→ **ACTION ITEM**
Reproduce verbatim the lines of the data, starting at the line that contains "publisher (in EURO)" and ending at the final line of the data.

→ **RECORD EXTRACTS**
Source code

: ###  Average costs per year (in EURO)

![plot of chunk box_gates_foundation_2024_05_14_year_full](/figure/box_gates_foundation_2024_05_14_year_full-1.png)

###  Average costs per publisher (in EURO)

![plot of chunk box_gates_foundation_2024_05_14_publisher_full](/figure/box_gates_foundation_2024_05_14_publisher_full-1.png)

→ **PROBLEM SOLUTION**
###  Average costs per publisher (in EURO)

![plot of chunk box_gates_foundation_2024_05_14_publisher_full](/figure/box_gates_foundation_2024_05_14_publisher_full-1.png)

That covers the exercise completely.